# STEP 1: YOLO Object Detection for Plots

This project uses YOLOv8 for detecting figures, tables, and schemes in images.

## Setup

1. Install the required dependencies:

```bash
pip install ultralytics torch pillow click
```

2. Prepare your dataset:
   - Place your images in the following directory structure:
     
     ```
     datasets/plots/
     ├── images/
     │   ├── train/
     │   ├── val/
     │   └── test/
     └── labels/
         ├── train/
         ├── val/
         └── test/
     ```
     
   - Ensure your labels are in YOLO format.

## Training

To train the model, simply run:

```bash
python train.py
```

This script:
- Uses YOLOv8m as the base model
- Trains for 250 epochs
- Uses custom hyperparameters for learning rate, momentum, and weight decay
- Saves the trained model in the project directory

## Inference

To run inference on a set of images:

```bash
python inference.py <path_to_weights> <path_to_input_images> <path_to_save_results>
```

This script:
- Loads the trained YOLO model
- Processes all PNG images in the specified directory
- Crops detected objects and saves them as separate images
- Prints detection results including class and coordinates

# STEP 2: PDF Image Analysis Script

This repository contains a Python script designed to analyze images extracted from PDF documents. The script utilizes several libraries, including `PyMuPDF` for PDF processing, `Pillow` for image manipulation, `YOLO` for object detection, and OpenAI's GPT-4 for multimodal processing.

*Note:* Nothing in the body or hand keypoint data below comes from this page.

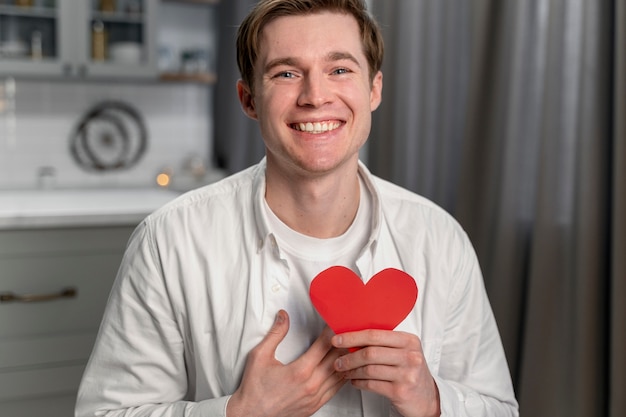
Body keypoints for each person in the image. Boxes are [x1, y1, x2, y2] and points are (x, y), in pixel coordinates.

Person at [75, 0, 519, 416]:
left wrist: (432, 399)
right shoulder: (169, 241)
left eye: (340, 69)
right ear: (249, 100)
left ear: (374, 90)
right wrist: (238, 412)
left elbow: (500, 408)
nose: (315, 96)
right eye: (286, 74)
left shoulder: (440, 239)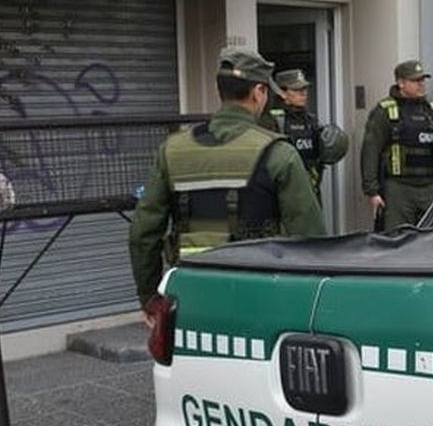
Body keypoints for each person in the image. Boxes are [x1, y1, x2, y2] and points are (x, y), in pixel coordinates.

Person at [127, 48, 325, 311]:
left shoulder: (172, 150)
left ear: (221, 91)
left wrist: (150, 298)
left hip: (191, 296)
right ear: (258, 92)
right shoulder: (278, 153)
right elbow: (310, 237)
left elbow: (143, 234)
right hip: (260, 298)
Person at [361, 59, 433, 232]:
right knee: (397, 240)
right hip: (399, 189)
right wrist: (372, 191)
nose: (421, 84)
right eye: (415, 80)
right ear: (401, 83)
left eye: (423, 80)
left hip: (431, 186)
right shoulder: (385, 112)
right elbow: (370, 151)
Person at [264, 68, 347, 205]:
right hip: (284, 196)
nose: (303, 93)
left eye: (304, 89)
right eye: (297, 90)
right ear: (283, 93)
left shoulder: (311, 120)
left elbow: (326, 155)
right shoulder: (273, 121)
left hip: (310, 192)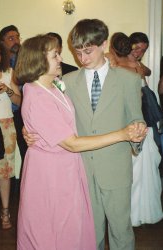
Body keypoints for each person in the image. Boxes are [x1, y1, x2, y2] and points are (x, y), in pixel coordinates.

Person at [15, 34, 146, 250]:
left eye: (87, 50)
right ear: (39, 59)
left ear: (103, 45)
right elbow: (67, 139)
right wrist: (123, 134)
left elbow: (57, 118)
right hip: (55, 172)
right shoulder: (52, 87)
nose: (62, 58)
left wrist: (30, 127)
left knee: (80, 229)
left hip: (82, 169)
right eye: (55, 54)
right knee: (54, 229)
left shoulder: (57, 85)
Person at [61, 19, 147, 250]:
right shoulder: (67, 83)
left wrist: (138, 133)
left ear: (104, 44)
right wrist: (31, 131)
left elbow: (135, 117)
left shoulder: (129, 79)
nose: (82, 58)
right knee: (91, 233)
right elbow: (58, 120)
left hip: (116, 169)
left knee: (121, 231)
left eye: (88, 51)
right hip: (82, 171)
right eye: (78, 52)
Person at [108, 32, 163, 226]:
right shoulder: (115, 62)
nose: (140, 52)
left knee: (146, 166)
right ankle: (128, 213)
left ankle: (140, 211)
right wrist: (129, 64)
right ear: (127, 46)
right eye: (137, 48)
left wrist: (135, 64)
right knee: (133, 169)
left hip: (144, 118)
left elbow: (146, 72)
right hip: (129, 119)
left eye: (143, 50)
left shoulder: (137, 66)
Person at [0, 41, 21, 229]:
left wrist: (8, 89)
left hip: (6, 126)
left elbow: (20, 101)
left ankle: (5, 212)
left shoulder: (9, 73)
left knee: (5, 172)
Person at [0, 25, 27, 164]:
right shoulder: (2, 66)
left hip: (24, 112)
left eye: (17, 37)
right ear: (2, 43)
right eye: (11, 38)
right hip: (6, 115)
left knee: (27, 151)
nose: (16, 41)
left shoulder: (26, 61)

The primary purpose of the script is to extract kinetic data from visual materials commonly found in enzyme-like nanozyme activity studies.

## Features

- **PDF Image Extraction**: Extracts images from specific pages in a PDF document that contain visual content.
- **YOLO-based Image Cropping**: Uses a YOLO model to detect and crop relevant regions within the images.
- **Image Analysis with OpenAI GPT-4**: Analyzes the cropped images to extract kinetic data, identifying relevant graphs, tables, and diagrams.
- **In-Memory Processing**: Handles images in memory without saving them to disk, improving performance and reducing I/O operations.

## Dependencies

- `Python 3.7+`
- `fitz` (PyMuPDF) - For handling PDF files.
- `Pillow` - For image processing.
- `torch` - For running YOLO on a GPU.
- `ultralytics` - For the YOLO model implementation.
- `dotenv` - For loading environment variables.
- `llama_index` - For multimodal OpenAI API interactions.

## Installation

Set up your environment variables:

   Create a `.env` file in the root directory and add your OpenAI API key, path to YOLO model:

   ```
   OPENAI_API_KEY=your_openai_api_key_here
   YOLO_PATH=your_yolo_path_here
   ```

## Usage

The primary function in the script is `pdf_analysis`, which takes the path to a PDF file and a YOLO model path as inputs and returns a textual description of the relevant kinetic data found in the images.


### Integration with `agent_app.py`

The `pdf_analysis` function is designed to be used within the `agent_app.py` script, allowing for seamless integration into larger workflows.